Texte du document:
┌──

JURANVILLE, 2000, ALTER

CERTITUDE, Culpabilité, Objectivité, Altérité, DESCARTES

La certitude qui advient au sujet, par l'expérience du cogito et par la grâce du Dieu non trompeur, n'est pas tant un rapport à soi qu'une soumission à l'hétéronomie ; elle se fait instrument de la culpabilité essentielle et fait prendre conscience au sujet qu'il a à s'objectiver, à ne pas en rester à la certitude immédiate de soi. Pourtant, c'est bien comme conscience abstraite ignorant toute finitude, que la subjectivité se pose d'abord intérieurement et qu'elle engage, face au monde, son entreprise d'objectivation. Alors ces deux mouvements inverses, érigeant une subjectivité et une objectivité également absolues, également désincarnées, lui font oublier la certitude première basée sur l'altérité essentielle. Le sujet peut encore reconnaître cette altérité, affirmant sa propre finitude (et culpabilité) mais en occultant cette fois la nécessité de l'objectivation et allant jusqu'à nier toute possibilité d'un savoir vrai. Ce à quoi s'en tient la pensée de l’existence tant qu'elle ignore la vérité structurale de l'inconscient.

└──

Consigne:
Répondez brièvement aux questions suivantes à partir du texte sur la certitude.
(a) Par quoi la certitude advient-elle au sujet ?
(b) Comment la subjectivité se pose-t-elle d'abord intérieurement ?
(c) Sur quoi la certitude première est-elle basée ?

Données enregistrées:
┌──

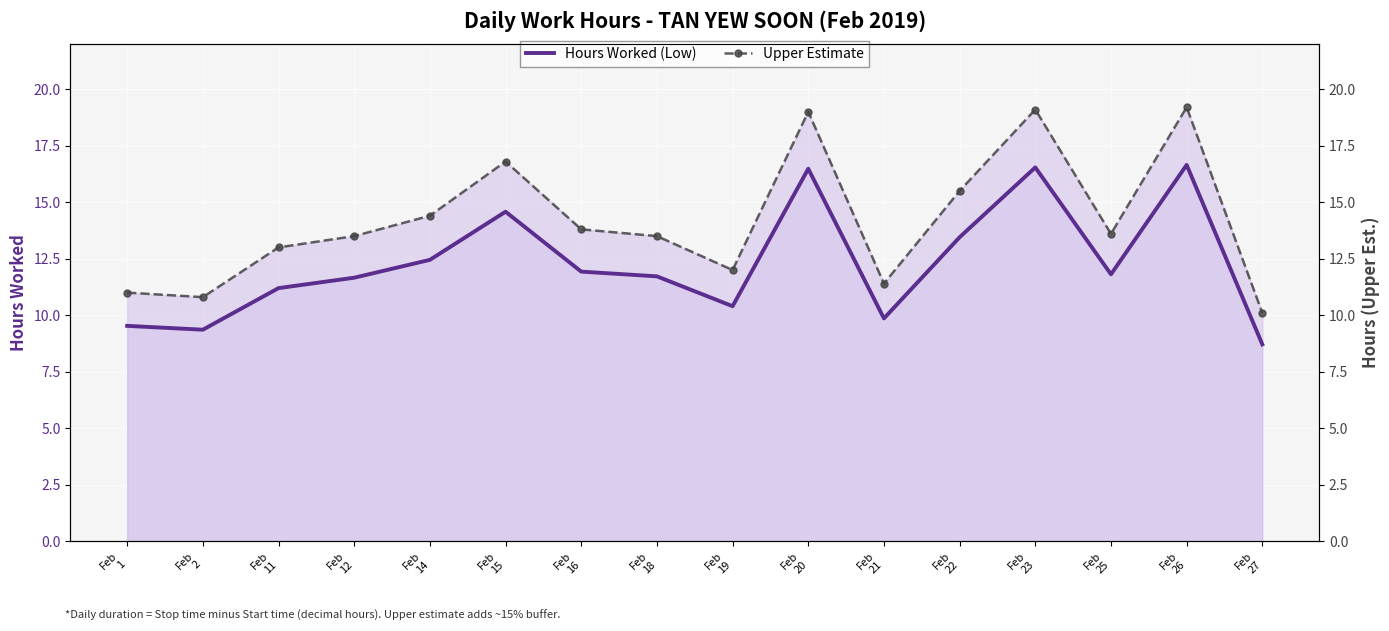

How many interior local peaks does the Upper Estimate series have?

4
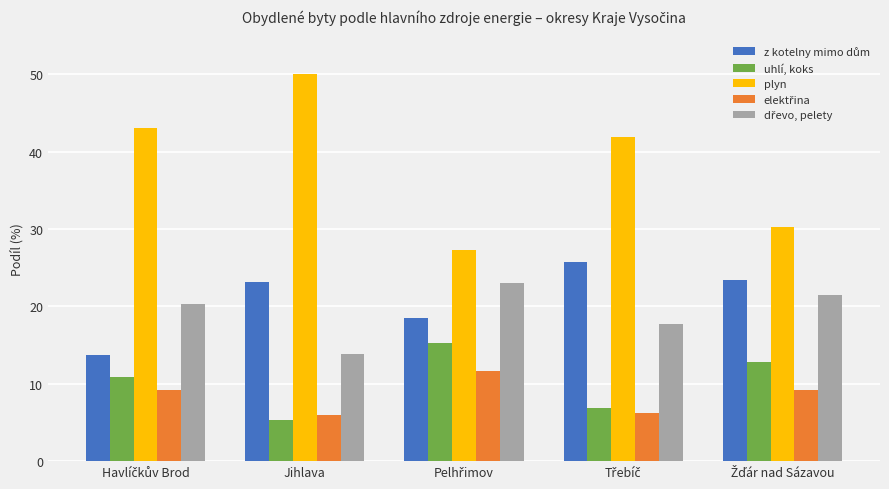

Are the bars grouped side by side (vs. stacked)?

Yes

└──

Réponse:
(a) Par l'expérience du cogito et par la grâce du Dieu non trompeur.
(b) Comme conscience abstraite ignorant toute finitude.
(c) Sur l'altérité essentielle.